Step 4: Animate with Kling (Start + End Frame)
Submit transition clips to the Kling queue. Each clip morphs from one scene to the next:
curl -s -X POST "https://queue.fal.run/fal-ai/kling-video/v3/pro/image-to-video" \
-H "Authorization: Key $FAL_KEY" \
-H "Content-Type: application/json" \
-d '{
"prompt": "TRANSITION DESCRIPTION",
"start_image_url": "SCENE_N_URL",
"end_image_url": "SCENE_N+1_URL",
"duration": "5",
"aspect_ratio": "9:16",
"generate_audio": false
}'
Poll status at: GET https://queue.fal.run/fal-ai/kling-video/requests/{request_id}/status
(Accept both 200 and 202 status codes while polling.)
Get result at: GET https://queue.fal.run/fal-ai/kling-video/requests/{request_id}
Timing: ~2-3 minutes per clip. Submit all clips simultaneously to parallelize.
CHECKPOINT: Review each clip.
Step 5: Assemble
Normalize dimensions, concatenate, output final reel:
# Normalize each clip to 1080x1920
for f in clip*.mp4; do
ffmpeg -y -i "$f" -vf "scale=1080:1920:force_original_aspect_ratio=decrease,pad=1080:1920:(ow-iw)/2:(oh-ih)/2" -c:v libx264 -pix_fmt yuv420p "${f%.mp4}_norm.mp4"
done
# Concatenate
printf "file '%s'\n" *_norm.mp4 > concat.txt
ffmpeg -y -f concat -safe 0 -i concat.txt -c:v libx264 -pix_fmt yuv420p final_reel.mp4
Step 6: Text Overlays (separate step)
Text is added AFTER animation — never bake text into the images or Kling prompts (it gets distorted). Options:
- CapCut / InShot — manual, fastest for one-offs
- ffmpeg drawtext — scripted, good for batch
- Remotion — programmatic, see
text-on-brollskill
Costs
| Reel Type | Images | Clips | Total |
|---|---|---|---|
| 3-scene (2 transitions) | ~$0.25 | ~$1.12 | ~$1.40 |
| 5-scene (4 transitions) | ~$0.40 | ~$2.24 | ~$2.65 |
| 8-scene (7 transitions) | ~$0.65 | ~$3.92 | ~$4.60 |
Prompt Tips
For image generation
- Describe a single composed frame — think photography, not video
- Be explicit about style: "watercolor and ink," "editorial photography," "nursery print aesthetic"
- Always end with "No text anywhere" — models sometimes add random text
- Include "Vertical composition" for 9:16
For Kontext (character consistency)
- Start prompts with "Same fox character and art style" (or whatever your subject is)
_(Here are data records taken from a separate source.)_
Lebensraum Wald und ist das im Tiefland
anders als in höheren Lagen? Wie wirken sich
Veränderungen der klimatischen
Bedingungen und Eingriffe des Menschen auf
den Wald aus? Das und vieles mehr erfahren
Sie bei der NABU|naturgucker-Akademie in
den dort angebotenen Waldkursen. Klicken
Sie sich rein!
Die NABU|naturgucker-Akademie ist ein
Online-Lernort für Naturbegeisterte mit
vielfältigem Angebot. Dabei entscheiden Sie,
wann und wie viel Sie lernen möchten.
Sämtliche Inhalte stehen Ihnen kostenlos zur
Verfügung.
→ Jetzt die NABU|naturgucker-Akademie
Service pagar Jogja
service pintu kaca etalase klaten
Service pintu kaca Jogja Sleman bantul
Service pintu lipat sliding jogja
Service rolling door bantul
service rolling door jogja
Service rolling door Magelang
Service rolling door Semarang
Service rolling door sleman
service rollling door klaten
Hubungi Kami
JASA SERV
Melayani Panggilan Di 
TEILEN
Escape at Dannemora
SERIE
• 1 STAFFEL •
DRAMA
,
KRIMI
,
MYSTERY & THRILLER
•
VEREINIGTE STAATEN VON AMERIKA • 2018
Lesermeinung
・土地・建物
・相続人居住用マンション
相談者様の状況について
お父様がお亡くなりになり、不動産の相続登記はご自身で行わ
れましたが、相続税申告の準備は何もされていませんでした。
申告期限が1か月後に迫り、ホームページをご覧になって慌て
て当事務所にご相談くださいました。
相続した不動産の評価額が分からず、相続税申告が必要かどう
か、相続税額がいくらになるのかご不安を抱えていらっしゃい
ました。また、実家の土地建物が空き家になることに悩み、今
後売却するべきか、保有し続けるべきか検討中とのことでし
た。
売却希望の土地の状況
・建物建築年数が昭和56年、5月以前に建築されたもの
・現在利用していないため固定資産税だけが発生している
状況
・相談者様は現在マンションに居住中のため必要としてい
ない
- Reference specific visual elements: "same watercolor and ink technique, same muted earth tones"
- The more different the new scene is from the anchor, the more likely Kontext times out
For Kling transitions
- Describe the CHANGE between frames, not the frames themselves
- Keep to 1-2 actions per 5-second clip
- Include ambient motion: "wildflowers sway," "light shifts," "breeze ruffles fur"
- Don't include text descriptions — text in AI video always looks bad
Related Skills
- video-generator — Single-shot video generation (VEO, Sora, Kling). Has the
generate_video.pyscript with Kling provider support. - nano-banana-image-generator — Standalone image generation (Gemini). Good for square images only.
- video-caption-creation — Add text overlays after assembly
- text-on-broll — Remotion-based text overlay on video
Prompt Engineering Reference
See video-generator/references/ai-video-prompt-engineering-guide.md for comprehensive prompting guide (camera language, lighting, motion, audio, 14 sections from 7 sources).